An Accidental Beekeeper

Campus Community Continuing Education Small Business Center Workforce Development

In the summer of 2007, Shirley Harris noticed her cucumbers were growing really well. She and husband Tony had always grown some for eating and pickling, but this particular season the vines were producing more cucumbers of exceptional quality than ever before. “It had very little to do with our gardening capabilities,” Shirley now admits. “Our neighbor installed a new heating system, and a wooden box ended up in their side yard, and in the process, a swarm of honeybees moved in.” At the time, Tony and Shirley weren’t sure they wanted the bees around, so they called a local beekeeper who came to have a look. “The bees were thriving and obviously pollinating our garden. After witnessing our bumper crop of cucumbers, we decided they could stay.”

Tony and Shirley Harris load hives onto a trailer for a neighboring farm in need of their pollination services.

Well, that was hundreds of Langstroth hives ago. Today the Harrises operate a buzzing business, Sweet Bee Farm, at 120 Norman Drive in Candor. Shirley and Tony are in the process of expanding from a retail-type business (they do sell honey at home and at Front Porch on Main, the local Vintage Store in Troy) to a commercial enterprise which sells beekeeping supplies and equipment to other beekeepers. In addition to equipment, bee suits and wooden ware, Sweet Bee Farm also offers pollination services; area farmers contract with the Harrises to bring bees to their fields to assist in their endeavors to cultivate melons, cantaloupes, peaches, blueberries and more. Sweet Bee Farm also offers nucleus colonies and queens for sale which have been inspected by the North Carolina Department of Agriculture and Consumer Services to make sure they are offering healthy honeybees. They are learning to graft queens so other beekeepers in our area can benefit from purchasing a local queen.

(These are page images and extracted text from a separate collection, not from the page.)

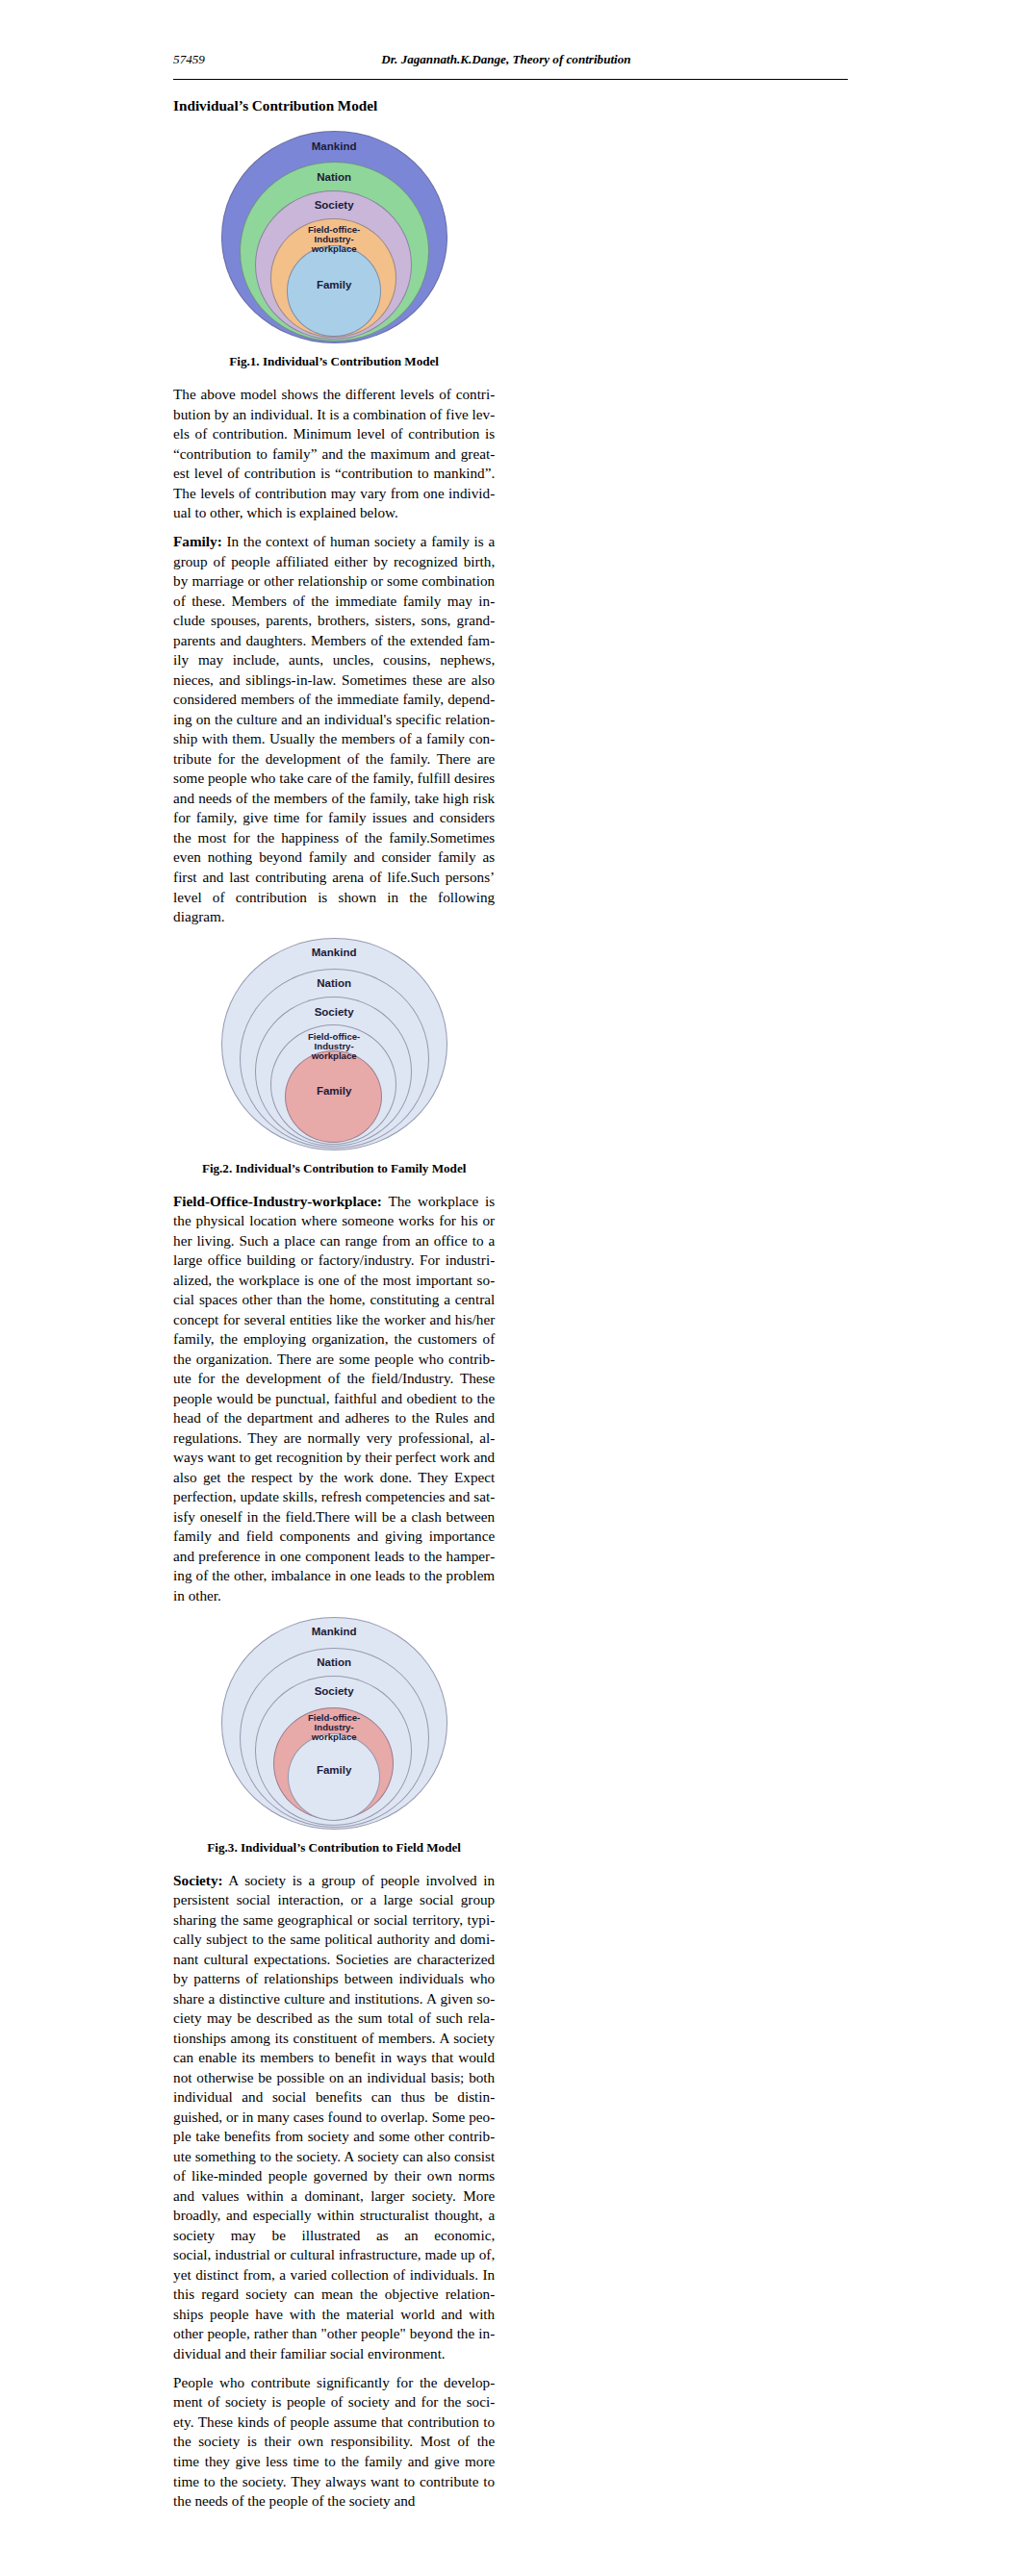57459 Dr. Jagannath.K.Dange, Theory of contribution
Individual’s Contribution Model
Mankind
Nation
Society
Field-office-
Industry-
workplace
Family
Fig.1. Individual’s Contribution Model
The above model shows the different levels of contribution by an individual. It is a combination of five levels of contribution. Minimum level of contribution is “contribution to family” and the maximum and greatest level of contribution is “contribution to mankind”. The levels of contribution may vary from one individual to other, which is explained below.
Family: In the context of human society a family is a group of people affiliated either by recognized birth, by marriage or other relationship or some combination of these. Members of the immediate family may include spouses, parents, brothers, sisters, sons, grandparents and daughters. Members of the extended family may include, aunts, uncles, cousins, nephews, nieces, and siblings-in-law. Sometimes these are also considered members of the immediate family, depending on the culture and an individual's specific relationship with them. Usually the members of a family contribute for the development of the family. There are some people who take care of the family, fulfill desires and needs of the members of the family, take high risk for family, give time for family issues and considers the most for the happiness of the family.Sometimes even nothing beyond family and consider family as first and last contributing arena of life.Such persons’ level of contribution is shown in the following diagram.
Mankind
Nation
Society
Field-office-
Industry-
workplace
Family
Fig.2. Individual’s Contribution to Family Model
Field-Office-Industry-workplace: The workplace is the physical location where someone works for his or her living. Such a place can range from an office to a large office building or factory/industry. For industrialized, the workplace is one of the most important social spaces other than the home, constituting a central concept for several entities like the worker and his/her family, the employing organization, the customers of the organization. There are some people who contribute for the development of the field/Industry. These people would be punctual, faithful and obedient to the head of the department and adheres to the Rules and regulations. They are normally very professional, always want to get recognition by their perfect work and also get the respect by the work done. They Expect perfection, update skills, refresh competencies and satisfy oneself in the field.There will be a clash between family and field components and giving importance and preference in one component leads to the hampering of the other, imbalance in one leads to the problem in other.
Mankind
Nation
Society
Field-office-
Industry-
workplace
Family
Fig.3. Individual’s Contribution to Field Model
Society: A society is a group of people involved in persistent social interaction, or a large social group sharing the same geographical or social territory, typically subject to the same political authority and dominant cultural expectations. Societies are characterized by patterns of relationships between individuals who share a distinctive culture and institutions. A given society may be described as the sum total of such relationships among its constituent of members. A society can enable its members to benefit in ways that would not otherwise be possible on an individual basis; both individual and social benefits can thus be distinguished, or in many cases found to overlap. Some people take benefits from society and some other contribute something to the society. A society can also consist of like-minded people governed by their own norms and values within a dominant, larger society. More broadly, and especially within structuralist thought, a society may be illustrated as an economic, social, industrial or cultural infrastructure, made up of, yet distinct from, a varied collection of individuals. In this regard society can mean the objective relationships people have with the material world and with other people, rather than "other people" beyond the individual and their familiar social environment.
People who contribute significantly for the development of society is people of society and for the society. These kinds of people assume that contribution to the society is their own responsibility. Most of the time they give less time to the family and give more time to the society. They always want to contribute to the needs of the people of the society and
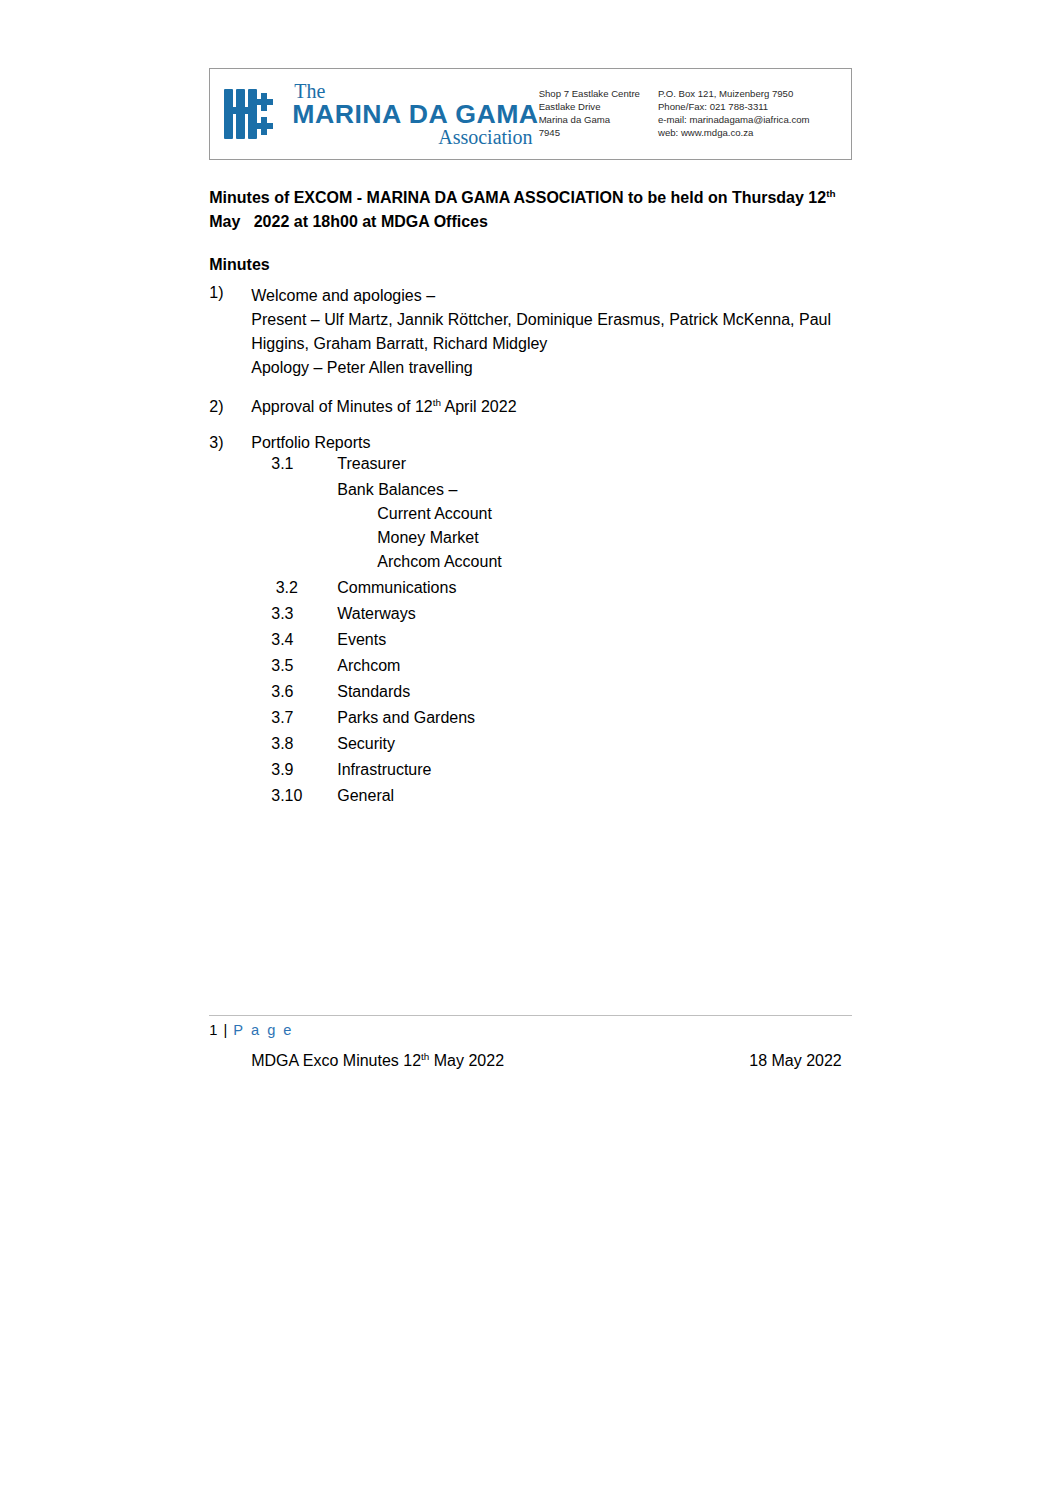The
MARINA DA GAMA
Association
Shop 7 Eastlake Centre
Eastlake Drive
Marina da Gama
7945
P.O. Box 121, Muizenberg 7950
Phone/Fax: 021 788-3311
e-mail: marinadagama@iafrica.com
web: www.mdga.co.za
Minutes of EXCOM - MARINA DA GAMA ASSOCIATION to be held on Thursday 12th May 2022 at 18h00 at MDGA Offices
Minutes
1)
Welcome and apologies –
Present – Ulf Martz, Jannik Röttcher, Dominique Erasmus, Patrick McKenna, Paul Higgins, Graham Barratt, Richard Midgley
Apology – Peter Allen travelling
2)
Approval of Minutes of 12th April 2022
3)
Portfolio Reports
3.1 Treasurer
Bank Balances –
Current Account
Money Market
Archcom Account
3.2 Communications
3.3 Waterways
3.4 Events
3.5 Archcom
3.6 Standards
3.7 Parks and Gardens
3.8 Security
3.9 Infrastructure
3.10 General
1 | P a g e
MDGA Exco Minutes 12th May 2022 18 May 2022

“Last year was a tough year to start,” explains Shirley. “But in a strange way, the pandemic allowed us to spend time doing foundational things for our next phase.” The Small Business Center at Montgomery Community College worked with Sweet Bee Farm to apply for its Qualifying Farmer Exemption Certificate. The SBC also ran numbers past and present to help the Harris’s understand their financial break-even points under different scenarios.

In addition to using the College’s small business services, Shirley is a regular fixture around campus as a mentor and teacher. She is president of the Montgomery County Beekeeper’s Association, instructor of MCC’s beekeeping classes, and has been instrumental in the recent construction of MCC’s apiary. She will help guide the College in its application to become an official Bee Campus USA site, established to sustain pollinators by increasing the abundance of native plants, providing nest sites, and reducing the use of pesticides in Montgomery County.